Détails des troubles et des arrestations :
Impact étendu : Les protestations ont provoqué un chaos généralisé et d'importantes perturbations de la circulation dans plusieurs villes françaises. Des dizaines de personnes ont été arrêtées, sur fond de déploiement sécuritaire massif avec 80 000 agents mobilisés à travers le pays, dont 6 000 rien qu'à Paris.
Actes de vandalisme : Dans la capitale, Paris, des groupes de manifestants ont érigé des barricades avec des poubelles et ont lancé des détritus sur la police. À Lyon, des manifestants ont bloqué une autoroute et mis le feu à des conteneurs. À Nantes, la police a utilisé des gaz lacrymogènes pour disperser la foule, tandis qu'un incendie de câble à Toulouse a perturbé la circulation. Vinci, l'opérateur d'autoroutes, a également signalé des perturbations dans d'autres villes comme Marseille et Montpellier.
Arrestations et accusations : La police parisienne a annoncé 75 arrestations, tandis que le ministre de l'Intérieur Bruno Rotaille a déclaré qu'une cinquantaine de personnes masquées avaient tenté de bloquer des routes à Bordeaux.
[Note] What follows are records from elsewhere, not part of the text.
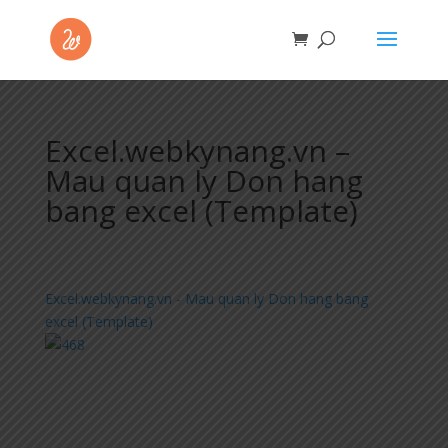
Excel.webkynang.vn –
Mau quan ly Don hang
bang excel (Template)
Excel.webkynang.vn - Mau quan ly Don hang bang
excel (Template)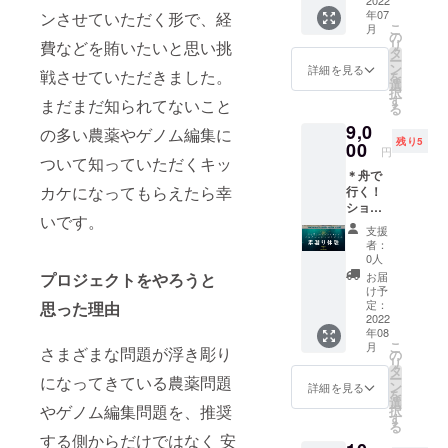
まかせ
2022
バー
お腹
日程と
年07
ンさせていただく形で、経
地魚海
ティダ
いっぱ
会場を
こ
月
鮮料
ネシア
の
い ​楽し
お選び
リ
費などを賄いたいと思い挑
理）
船長
タ
み方は
いただ
ー
https://
NOCO
ン
あなた
詳細を見る
き、備
戦させていただきました。
を
yoccola
の釣り
選
次第 お
考欄に
択
.wixsite
船体験
す
ばあ
まだまだ知られてないこと
て 参加
る
.com/ja
手ぶら
ちゃん
日（24
9,0
ponesi
楽々プ
の多い農薬やゲノム編集に
ちの​縁
日は 時
残り5
ma 映画
00
ランを
側で 一
間）お
円
ついて知っていただくキッ
の上映
3000円
息つく
名前 を
＊舟で
場所 ヤ
のご支
みたい
お知ら
カケになってもらえたら幸
行く！
ポネシ
援でご
に よっ
せくだ
ショー
ネマの
乗船い
こら
さい。
いです。
トト
ヤポネ
ただけ
しょっ
◯7月22
支援
リップ
島でご
ます。
と 寄っ
者：
日(金)
∞プライ
利用で
穏やか
0人
ていっ
ミップ
ベート
きるお
な宮津
プロジェクトをやろうと
てくだ
お届
ル３F
＊パラ
食事券
湾内で
け予
さいね
第１コ
ダイ
です。
定：
思った理由
の釣行
主催メ
ミニ
ス！ 素
2022
（上映
ですの
ンバー
ティー
年08
潜り体
日 7月
で、釣
釣り船
ルーム
こ
月
さまざまな問題が浮き彫り
験
24日は
の
り初心
ティダ
13:30〜
リ
（ペア
ご利用
タ
者さ
ネシア
15:15
ー
になってきている農薬問題
チケッ
不可）
ン
ん、子
詳細を見る
船長
映画上
を
ト） ダ
夏は
選
供さ
NOCO
映
やゲノム編集問題を、推奨
択
イビン
BBQが
す
ん、シ
の宿 風
15:20〜
る
グ講師
オスス
ニアさ
の谷の
する側からだけではなく 安
16:45
の経験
Le préfet de police de Paris a accusé la « gauche radicale » d'organiser ces manifestations, tout en notant qu'elles manquaient du soutien de la « société civile ».
Contexte politique du mouvement :
Échos des « Gilets jaunes » : Les appels à la mobilisation du mouvement « On ferme tout » sont apparus sur les réseaux sociaux, suscitant des comparaisons avec les manifestations des « Gilets jaunes » de 2018. Les analystes et les responsables établissent des liens entre les deux mouvements, soulignant que le nouveau mouvement a débuté au sein de groupes de droite avant d'être repris par la gauche et l'extrême gauche.
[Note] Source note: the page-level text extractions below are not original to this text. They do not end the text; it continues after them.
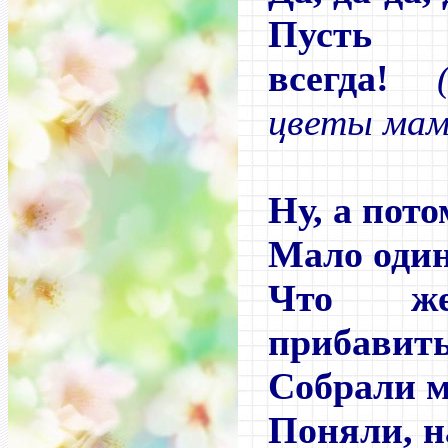
Пусть 
всегда!
цветы мам
Ну, а пот
Мало один
Что ж
прибавить
Собрали м
Поняли, н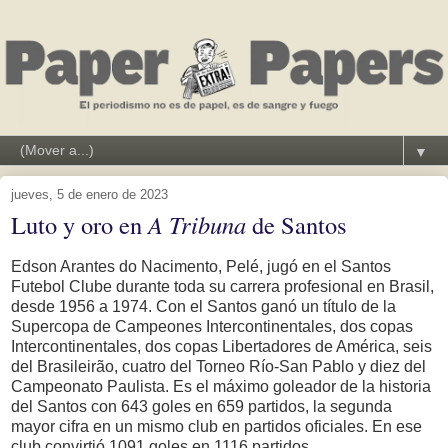
▼
jueves, 5 de enero de 2023
Luto y oro en
A Tribuna
de Santos
Edson Arantes do Nacimento, Pelé, jugó en el Santos
Futebol Clube durante toda su carrera profesional en Brasil,
desde 1956 a 1974. Con el Santos ganó un título de la
Supercopa de Campeones Intercontinentales, dos copas
Intercontinentales, dos copas Libertadores de América, seis
del Brasileirão, cuatro del Torneo Río-San Pablo y diez del
Campeonato Paulista. Es el máximo goleador de la historia
del Santos con 643 goles en 659 partidos, la segunda
mayor cifra en un mismo club en partidos oficiales. En ese
club convirtió 1091 goles en 1116 partidos.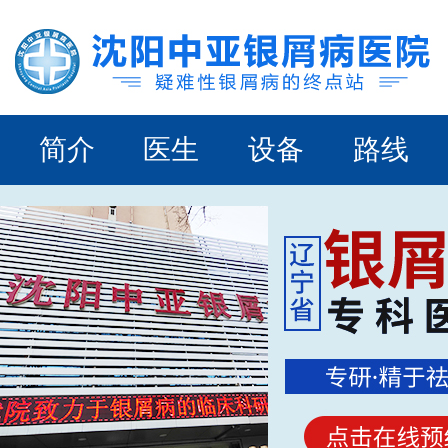
简介
医生
设备
路线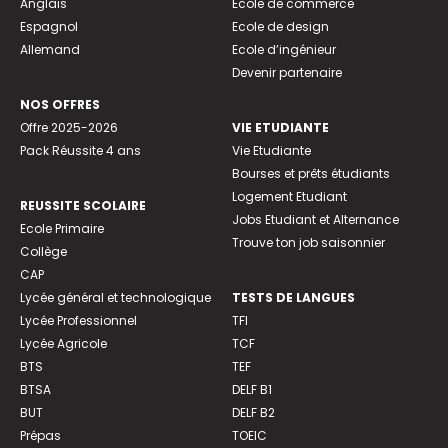
Anglais
Ecole de commerce
Espagnol
Ecole de design
Allemand
Ecole d’ingénieur
Devenir partenaire
NOS OFFRES
Offre 2025-2026
VIE ETUDIANTE
Pack Réussite 4 ans
Vie Etudiante
Bourses et prêts étudiants
Logement Etudiant
REUSSITE SCOLAIRE
Jobs Etudiant et Alternance
Ecole Primaire
Trouve ton job saisonnier
Collège
CAP
Lycée général et technologique
TESTS DE LANGUES
Lycée Professionnel
TFI
Lycée Agricole
TCF
BTS
TEF
BTSA
DELF B1
BUT
DELF B2
Prépas
TOEIC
Rejet de la décision politique : Les manifestants estiment que le système politique actuel « n'est plus adapté à l'objectif visé ». Un manifestant à Lyon a décrit la décision de Macron de nommer son proche allié Sébastien Lecornu comme une « gifle ». Le parti d'extrême gauche « La France insoumise » a déjà annoncé qu'il déposerait une motion de censure contre Lecornu.